Tujuan kurikulum Merdeka yang menyesuaikan dengan kebutuhan peserta didik berubah menjadi pembelajaran yang berdampak langsung pada karakter, kompetensi, dan kesejahteraan peserta didik. Guru tidak hanya menyampaikan materi, tetapi juga terus mengevaluasi apakah apa yang diajarkan benar-benar memberi perubahan pada peserta didik. Dengan pendekatan ini, kurikulum tidak hanya menjadi alat administratif, melainkan alat transformasi nyata dalam pendidikan Indonesia.
Menariknya, Kurikulum Berdampak ini juga bertujuan meminimalkan kesenjangan kualitas pembelajaran antar sekolah dan daerah, mengingat tidak semua sekolah memiliki sumber daya yang memadai, seperti akses teknologi, literasi digital guru, dan infrastruktur pendukung lainnya khususnya sekolah di daerah 3T (terdepan, terluar, tertinggal).

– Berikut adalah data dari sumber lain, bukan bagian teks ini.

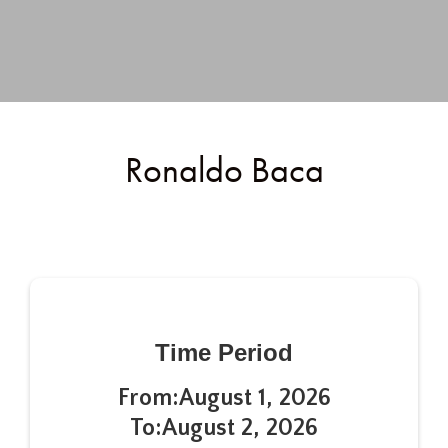
Ronaldo Baca
Time Period
From:
August 1, 2026
To:
August 2, 2026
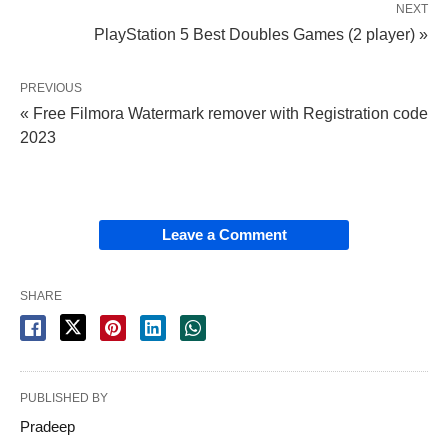
NEXT
PlayStation 5 Best Doubles Games (2 player) »
PREVIOUS
« Free Filmora Watermark remover with Registration code
2023
Leave a Comment
SHARE
PUBLISHED BY
Pradeep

Sebelumnya, kurikulum Merdeka muncul sebagai respon terhadap kebutuhan zaman dan pembelajaran yang lebih relevan dengan konteks peserta didik. Dengan prinsip merdeka belajar, kurikulum ini memberikan ruang bagi guru untuk merancang pembelajaran sesuai kebutuhan peserta didik, serta mendorong pembelajaran berbasis proyek (project-based learning) untuk penguatan profil Pelajar Pancasila.